__Exercise input__:
------------------------------------------------------------

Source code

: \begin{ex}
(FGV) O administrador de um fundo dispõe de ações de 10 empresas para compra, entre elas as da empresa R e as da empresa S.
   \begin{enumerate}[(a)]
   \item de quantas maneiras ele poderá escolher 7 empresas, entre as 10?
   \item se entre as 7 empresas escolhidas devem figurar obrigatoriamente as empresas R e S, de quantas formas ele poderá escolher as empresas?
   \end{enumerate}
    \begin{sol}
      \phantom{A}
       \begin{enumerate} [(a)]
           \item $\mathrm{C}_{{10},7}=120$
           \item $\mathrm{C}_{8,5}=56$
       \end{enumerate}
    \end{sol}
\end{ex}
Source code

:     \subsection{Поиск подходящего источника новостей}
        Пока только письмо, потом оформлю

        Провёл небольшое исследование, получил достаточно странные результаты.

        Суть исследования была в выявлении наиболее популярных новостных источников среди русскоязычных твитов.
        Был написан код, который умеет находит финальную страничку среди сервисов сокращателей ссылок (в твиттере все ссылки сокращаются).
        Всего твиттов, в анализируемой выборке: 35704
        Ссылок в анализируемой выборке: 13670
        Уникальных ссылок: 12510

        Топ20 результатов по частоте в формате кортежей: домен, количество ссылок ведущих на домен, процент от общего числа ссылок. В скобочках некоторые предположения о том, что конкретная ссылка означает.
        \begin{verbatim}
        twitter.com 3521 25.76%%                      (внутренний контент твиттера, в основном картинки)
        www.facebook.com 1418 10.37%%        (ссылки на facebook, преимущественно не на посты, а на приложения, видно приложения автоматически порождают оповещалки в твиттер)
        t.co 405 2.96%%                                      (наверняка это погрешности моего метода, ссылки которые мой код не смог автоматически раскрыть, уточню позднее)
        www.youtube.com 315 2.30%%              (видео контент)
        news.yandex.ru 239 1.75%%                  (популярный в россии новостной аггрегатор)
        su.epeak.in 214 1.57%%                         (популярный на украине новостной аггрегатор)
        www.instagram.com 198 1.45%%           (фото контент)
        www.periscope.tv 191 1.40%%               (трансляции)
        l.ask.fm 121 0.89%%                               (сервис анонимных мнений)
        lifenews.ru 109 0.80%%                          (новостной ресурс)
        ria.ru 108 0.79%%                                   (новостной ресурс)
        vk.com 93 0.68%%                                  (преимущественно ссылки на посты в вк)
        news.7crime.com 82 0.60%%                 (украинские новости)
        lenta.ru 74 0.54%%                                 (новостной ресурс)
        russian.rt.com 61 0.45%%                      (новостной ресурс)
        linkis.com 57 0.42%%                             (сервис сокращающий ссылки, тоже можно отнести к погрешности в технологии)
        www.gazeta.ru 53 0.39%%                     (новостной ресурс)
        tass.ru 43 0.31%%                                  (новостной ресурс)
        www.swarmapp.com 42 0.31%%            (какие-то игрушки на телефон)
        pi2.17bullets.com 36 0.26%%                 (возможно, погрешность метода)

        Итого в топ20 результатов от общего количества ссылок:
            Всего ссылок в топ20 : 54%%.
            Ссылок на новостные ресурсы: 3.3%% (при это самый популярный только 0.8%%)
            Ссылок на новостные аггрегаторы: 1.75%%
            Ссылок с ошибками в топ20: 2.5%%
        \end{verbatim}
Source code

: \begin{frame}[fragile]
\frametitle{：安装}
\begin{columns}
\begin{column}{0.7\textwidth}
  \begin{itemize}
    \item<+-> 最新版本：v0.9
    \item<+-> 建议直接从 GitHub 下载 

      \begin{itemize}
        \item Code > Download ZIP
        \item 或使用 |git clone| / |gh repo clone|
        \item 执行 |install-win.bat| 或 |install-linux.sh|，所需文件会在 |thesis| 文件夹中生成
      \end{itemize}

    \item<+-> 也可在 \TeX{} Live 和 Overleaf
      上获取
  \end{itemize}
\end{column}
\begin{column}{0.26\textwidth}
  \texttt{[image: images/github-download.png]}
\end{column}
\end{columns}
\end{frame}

------------------------------------------------------------

__Work request__:
All that is needed is the exact run of lines above from the line containing "l.ask.fm 121 0.89%%" through the line containing "clone| / |gh repo clone|", both of them included.

__Answer box__:
        l.ask.fm 121 0.89%%                               (сервис анонимных мнений)
        lifenews.ru 109 0.80%%                          (новостной ресурс)
        ria.ru 108 0.79%%                                   (новостной ресурс)
        vk.com 93 0.68%%                                  (преимущественно ссылки на посты в вк)
        news.7crime.com 82 0.60%%                 (украинские новости)
        lenta.ru 74 0.54%%                                 (новостной ресурс)
        russian.rt.com 61 0.45%%                      (новостной ресурс)
        linkis.com 57 0.42%%                             (сервис сокращающий ссылки, тоже можно отнести к погрешности в технологии)
        www.gazeta.ru 53 0.39%%                     (новостной ресурс)
        tass.ru 43 0.31%%                                  (новостной ресурс)
        www.swarmapp.com 42 0.31%%            (какие-то игрушки на телефон)
        pi2.17bullets.com 36 0.26%%                 (возможно, погрешность метода)

        Итого в топ20 результатов от общего количества ссылок:
            Всего ссылок в топ20 : 54%%.
            Ссылок на новостные ресурсы: 3.3%% (при это самый популярный только 0.8%%)
            Ссылок на новостные аггрегаторы: 1.75%%
            Ссылок с ошибками в топ20: 2.5%%
        \end{verbatim}
Source code

: \begin{frame}[fragile]
\frametitle{：安装}
\begin{columns}
\begin{column}{0.7\textwidth}
  \begin{itemize}
    \item<+-> 最新版本：v0.9
    \item<+-> 建议直接从 GitHub 下载 

      \begin{itemize}
        \item Code > Download ZIP
        \item 或使用 |git clone| / |gh repo clone|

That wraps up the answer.